What are the Different Types of Planned Giving?

             Wills – The most common kind of planned gift is through a will.  When I draft wills for clients, I always ask if they would like to make any charitable donations.  If you are concerned that you will not have enough money to pass on to family members, you might consider structuring the bequest so that it is contingent on the estate being above a certain dollar figure.  Also keep in mind that a will can be amended or revoked, so you are not making a binding commitment when you leave a bequest to a charity.  If you have already completed a will but would like to change it by adding a bequest to a charity, you do not need to redo the entire will; rather, you can simply add a codicil to the will. 

             Beneficiary Designations – Many people are not aware that they can name a charity as the beneficiary of a life insurance policy or a retirement plan.  New federal regulations make it easier than ever for a person to donate the proceeds of his retirement plan upon his death.  Check with your advisor for details.   

             Donating Appreciated Assets –  The outright donation of appreciated assets such as stocks is preferable to the donation of cash because the donor avoids paying any capital gains tax on the asset.  A donor can therefore make his charitable dollars go further, without increasing the level of assets that he is giving up.  

            Charitable Gift Annuities – Donors who are considering gifts of $5,000 and above might be interested in a Charitable Gift Annuity (CGA).  Similar to a commercial annuity, a CGA provides the donor with a guaranteed, pre-determined income stream for the rest of the donor’s life (and her spouse's life, where applicable), paid by the charity.  The income stream is based on an interest rate that is often higher than one could receive from a certificate of deposit, U.S. treasury bond, or other investment.  When the donor dies, any assets remaining from the donation belong to the charity.

             Charitable Remainder Trusts – For donors who would like to make a gift of $50,000 and above, the Charitable Remainder Trust (CRT) is a very popular tool.  Similar to the CGA, the donor contributes certain property to a trust, in return for an income stream.  The income stream can be for the rest of the donor’s life, or for a term of years.  Upon the termination of the trust, the remainder interest in the contributed property goes to a designated charity.  Many donors like CRTs because they can retain more control over the investment decisions.  Perhaps the biggest advantage of the CRT is that it allows a donor to contribute a highly appreciated asset (such as stock) without paying any capital gains on that appreciation.  Once placed into the CRT, the donor can then sell the asset and reinvest the proceeds in higher-yielding assets.  The CRT can also be combined with other investment tools, such as a life insurance policy, to essentially replace the value of the asset that is donated to the charity.  As you can see, the CRT is a very flexible vehicle for those who are willing to do some advance planning. 

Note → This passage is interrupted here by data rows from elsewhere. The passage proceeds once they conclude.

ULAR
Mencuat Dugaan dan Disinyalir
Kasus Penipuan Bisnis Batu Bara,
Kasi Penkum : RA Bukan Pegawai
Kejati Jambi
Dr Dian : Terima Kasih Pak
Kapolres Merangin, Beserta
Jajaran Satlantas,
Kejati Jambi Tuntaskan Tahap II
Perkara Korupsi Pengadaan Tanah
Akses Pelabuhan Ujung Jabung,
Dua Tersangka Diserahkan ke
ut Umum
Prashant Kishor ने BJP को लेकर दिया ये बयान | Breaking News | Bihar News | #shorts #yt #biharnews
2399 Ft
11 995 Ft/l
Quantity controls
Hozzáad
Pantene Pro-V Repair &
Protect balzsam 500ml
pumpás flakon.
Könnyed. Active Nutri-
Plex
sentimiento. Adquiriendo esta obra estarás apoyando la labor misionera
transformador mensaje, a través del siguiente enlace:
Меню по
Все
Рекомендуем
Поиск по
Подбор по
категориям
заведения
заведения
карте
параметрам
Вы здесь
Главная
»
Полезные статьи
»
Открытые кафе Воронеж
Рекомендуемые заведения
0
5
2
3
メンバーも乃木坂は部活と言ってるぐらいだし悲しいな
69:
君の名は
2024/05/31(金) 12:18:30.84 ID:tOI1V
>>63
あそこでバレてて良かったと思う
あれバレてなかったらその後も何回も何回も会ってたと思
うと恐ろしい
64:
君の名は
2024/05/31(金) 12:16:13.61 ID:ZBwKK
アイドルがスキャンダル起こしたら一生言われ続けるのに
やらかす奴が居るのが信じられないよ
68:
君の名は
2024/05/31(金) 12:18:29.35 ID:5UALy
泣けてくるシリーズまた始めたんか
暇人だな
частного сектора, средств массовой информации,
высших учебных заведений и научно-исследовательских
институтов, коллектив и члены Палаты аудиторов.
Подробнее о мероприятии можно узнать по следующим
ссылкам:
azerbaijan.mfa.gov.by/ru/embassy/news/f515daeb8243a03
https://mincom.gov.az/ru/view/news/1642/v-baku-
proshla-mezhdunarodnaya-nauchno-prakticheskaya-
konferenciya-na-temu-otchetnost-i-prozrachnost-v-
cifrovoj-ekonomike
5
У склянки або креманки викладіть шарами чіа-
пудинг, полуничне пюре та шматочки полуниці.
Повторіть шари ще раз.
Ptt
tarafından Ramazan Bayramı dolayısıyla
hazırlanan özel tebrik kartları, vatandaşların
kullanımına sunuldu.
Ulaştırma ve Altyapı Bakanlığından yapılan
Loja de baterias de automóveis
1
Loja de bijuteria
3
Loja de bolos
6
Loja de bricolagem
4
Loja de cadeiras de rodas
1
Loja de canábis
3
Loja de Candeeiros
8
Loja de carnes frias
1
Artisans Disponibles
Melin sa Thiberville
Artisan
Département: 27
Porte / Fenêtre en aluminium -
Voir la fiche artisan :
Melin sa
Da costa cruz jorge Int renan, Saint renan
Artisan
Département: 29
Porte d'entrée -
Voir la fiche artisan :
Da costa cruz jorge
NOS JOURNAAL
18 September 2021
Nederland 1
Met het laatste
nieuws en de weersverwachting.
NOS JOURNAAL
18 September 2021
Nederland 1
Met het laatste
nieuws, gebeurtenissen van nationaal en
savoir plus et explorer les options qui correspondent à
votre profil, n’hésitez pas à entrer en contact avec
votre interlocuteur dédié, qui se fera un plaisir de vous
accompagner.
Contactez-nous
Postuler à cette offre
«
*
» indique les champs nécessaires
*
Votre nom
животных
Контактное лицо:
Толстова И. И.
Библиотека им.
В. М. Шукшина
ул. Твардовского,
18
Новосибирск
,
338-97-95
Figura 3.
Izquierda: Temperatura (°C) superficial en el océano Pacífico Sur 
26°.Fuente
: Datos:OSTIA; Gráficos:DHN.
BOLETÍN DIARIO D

 Who Can Help Me Plan a Gift?

            Estate planning attorneys or accountants are probably the most knowledgeable advisors for planning a gift.  In addition, a financial advisor or an insurance agent might also be able to help you.  Certain charities have staff who can explain gift options to you, but at some point it is wise to obtain the advice of an independent advisor.  In any event, it is important that you work with someone who is knowledgeable about planned giving and who will respect your charitable intent.  A good advisor should make you aware of all of your options, but not encourage or pressure you to make a gift.       

 Why Should I Consider Planned Giving?

            At the end of the day, there is only one good reason to make a planned gift: to support a charitable cause.  Although most of the planning will entail examining the tax effects of the gift, always remember that the main motivation is to make a gift, not to save taxes.  In short, planned giving can be a very effective approach for someone who has already decided that she wants to make some kind of charitable gift, but would like to explore the best way to do so.